I can write the query for it pretty easily with the following:

MATCH (from:Tank)<-[:DRAINS]-(l: Transfer)-[:FEEDS]->(to: Tank)
MATCH (l)-[:IS]->(o:Code)
WHERE from.community_id = 1043
RETURN from, to, l, o

But when I try to aggregate on the data, because tank 3063 in the center is both a from and a to tank, I am getting duplicate results for it in any of my aggregations. I try to WITH DISTINCT it back to one, but because it is connected to two legs it is coming back twice still. Is there something obviously wrong with the query I have written? I feel like I have tried a hundred different versions at this point...

Here is the most recent attempt at a query:

MATCH (from:Tank)<-[:DRAINS]-(l:Transfer)-[:FEEDS]->(to: Tank)
WHERE from.community_id = 1043
WITH DISTINCT COLLECT(from) + COLLECT(to) as tanks, l
MATCH (l)-[:IS]->(o:Code)
UNWIND tanks as tank
WITH sum(tank.flow) AS netFlow, sum(o.weight) as codeWeight, tank.community_id as community, 
RETURN community, netFlow, codeWeight

I appreciate any second set of eyes looking at my query!

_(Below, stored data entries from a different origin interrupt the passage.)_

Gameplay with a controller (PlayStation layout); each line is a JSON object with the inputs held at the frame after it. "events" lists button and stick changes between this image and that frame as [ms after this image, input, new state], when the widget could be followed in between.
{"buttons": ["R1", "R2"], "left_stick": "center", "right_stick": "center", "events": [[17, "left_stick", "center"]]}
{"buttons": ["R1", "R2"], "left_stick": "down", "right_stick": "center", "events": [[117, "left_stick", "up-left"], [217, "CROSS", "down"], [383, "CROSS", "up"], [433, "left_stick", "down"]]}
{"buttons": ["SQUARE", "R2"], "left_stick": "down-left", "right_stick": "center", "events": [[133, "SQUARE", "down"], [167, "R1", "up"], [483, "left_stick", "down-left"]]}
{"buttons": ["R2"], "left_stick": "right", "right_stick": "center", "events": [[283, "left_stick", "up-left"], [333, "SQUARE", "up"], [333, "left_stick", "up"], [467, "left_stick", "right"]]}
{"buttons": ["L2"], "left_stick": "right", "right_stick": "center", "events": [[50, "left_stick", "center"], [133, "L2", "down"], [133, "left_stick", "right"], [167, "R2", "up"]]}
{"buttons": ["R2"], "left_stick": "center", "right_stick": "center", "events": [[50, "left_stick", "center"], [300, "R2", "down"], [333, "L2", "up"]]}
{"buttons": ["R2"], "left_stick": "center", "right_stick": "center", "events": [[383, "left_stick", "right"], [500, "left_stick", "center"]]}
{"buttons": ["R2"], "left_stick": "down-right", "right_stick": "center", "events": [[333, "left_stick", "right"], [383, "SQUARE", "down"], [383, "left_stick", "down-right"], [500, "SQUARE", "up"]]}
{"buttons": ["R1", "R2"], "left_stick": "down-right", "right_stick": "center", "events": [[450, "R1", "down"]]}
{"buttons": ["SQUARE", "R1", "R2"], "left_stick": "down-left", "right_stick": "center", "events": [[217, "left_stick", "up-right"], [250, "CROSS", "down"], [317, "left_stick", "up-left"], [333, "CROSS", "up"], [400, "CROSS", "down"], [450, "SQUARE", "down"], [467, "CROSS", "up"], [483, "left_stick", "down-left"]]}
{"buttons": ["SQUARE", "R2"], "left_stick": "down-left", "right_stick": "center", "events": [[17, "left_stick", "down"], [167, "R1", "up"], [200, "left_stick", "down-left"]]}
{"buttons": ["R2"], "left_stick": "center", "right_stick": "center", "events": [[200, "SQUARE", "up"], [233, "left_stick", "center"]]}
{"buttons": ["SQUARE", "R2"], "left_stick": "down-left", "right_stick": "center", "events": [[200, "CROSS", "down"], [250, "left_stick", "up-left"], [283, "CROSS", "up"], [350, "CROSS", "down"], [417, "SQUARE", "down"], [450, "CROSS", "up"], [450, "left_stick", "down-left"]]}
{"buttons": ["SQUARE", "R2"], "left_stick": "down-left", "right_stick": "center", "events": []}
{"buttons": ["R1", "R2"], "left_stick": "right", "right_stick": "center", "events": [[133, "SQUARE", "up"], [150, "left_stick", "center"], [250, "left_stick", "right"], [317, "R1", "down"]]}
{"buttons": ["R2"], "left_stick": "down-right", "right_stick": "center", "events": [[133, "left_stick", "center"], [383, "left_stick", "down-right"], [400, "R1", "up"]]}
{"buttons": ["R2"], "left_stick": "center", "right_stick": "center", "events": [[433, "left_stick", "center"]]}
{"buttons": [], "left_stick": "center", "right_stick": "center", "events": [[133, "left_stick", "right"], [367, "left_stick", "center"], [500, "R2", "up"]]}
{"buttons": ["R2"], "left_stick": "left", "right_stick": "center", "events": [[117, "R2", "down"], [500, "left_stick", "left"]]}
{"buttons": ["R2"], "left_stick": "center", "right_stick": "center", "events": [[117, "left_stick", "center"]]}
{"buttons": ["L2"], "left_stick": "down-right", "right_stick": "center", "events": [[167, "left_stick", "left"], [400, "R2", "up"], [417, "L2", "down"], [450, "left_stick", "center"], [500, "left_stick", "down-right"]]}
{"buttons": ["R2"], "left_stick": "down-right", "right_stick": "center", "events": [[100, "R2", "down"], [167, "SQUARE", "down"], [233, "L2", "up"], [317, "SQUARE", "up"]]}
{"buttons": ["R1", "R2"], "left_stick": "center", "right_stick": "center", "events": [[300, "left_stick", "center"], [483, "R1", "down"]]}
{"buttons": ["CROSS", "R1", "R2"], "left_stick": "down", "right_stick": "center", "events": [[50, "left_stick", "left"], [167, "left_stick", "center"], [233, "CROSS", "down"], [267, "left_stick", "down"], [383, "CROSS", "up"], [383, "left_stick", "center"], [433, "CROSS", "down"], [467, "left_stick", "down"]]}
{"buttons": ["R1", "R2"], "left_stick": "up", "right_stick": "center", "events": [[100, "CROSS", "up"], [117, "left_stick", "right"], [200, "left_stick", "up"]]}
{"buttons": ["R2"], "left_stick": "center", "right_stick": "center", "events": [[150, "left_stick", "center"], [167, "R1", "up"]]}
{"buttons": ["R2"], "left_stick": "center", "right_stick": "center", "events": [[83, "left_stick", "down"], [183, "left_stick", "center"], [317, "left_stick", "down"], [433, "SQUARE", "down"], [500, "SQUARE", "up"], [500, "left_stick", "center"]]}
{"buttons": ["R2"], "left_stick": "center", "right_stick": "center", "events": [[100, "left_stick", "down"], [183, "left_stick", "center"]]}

I'm not entirely sure what you want (or what you are getting that isn't correct).
could you provide a small example dataset (CREATE statements), and the text of desired output?

Try this:

MATCH (from:Tank)<-[:DRAINS]-(l:Transfer)-[:FEEDS]->(to: Tank)
WHERE from.community_id = 1043
MATCH (l)-[:IS]->(o:Code)

MATCH (from1:Tank)<-[:DRAINS]-(l1:Transfer))-[:FEEDS]->(to)
WHERE from1.community_id <> from.community_id
MATCH (l1)-[:IS]->(o)

WITH COLLECT(DISTINCT from) + COLLECT(DISTINCT from1) as tanks, o
UNWIND tanks as tank

WITH sum(tank.flow) AS netFlow, sum(o.weight) as codeWeight, tank.community_id as community 
RETURN community, netFlow, codeWeight
1 Like

This will create the sub-graph of data I am working with (There will actually be tons of these little subgraphs identified by the community_id, I am just working with one as an example)

CREATE (:Tank {name: 6016, flow: -150, community_id: 1})<-[:DRAINS]-(l1:Transfer {name: 5, community_id:1})-[:FEEDS]->(:Tank {name: 3063, flow: 200, community_id: 1})<-[:FEEDS]-(l2: Transfer {name: 3, community_id: 1})-[:DRAINS]-> (:Tank {name: 3013, flow: -50, community_id: 1}), (l1) -[:IS]->(o:Code {name: 6206, weight:100})<-[:IS]-(l2)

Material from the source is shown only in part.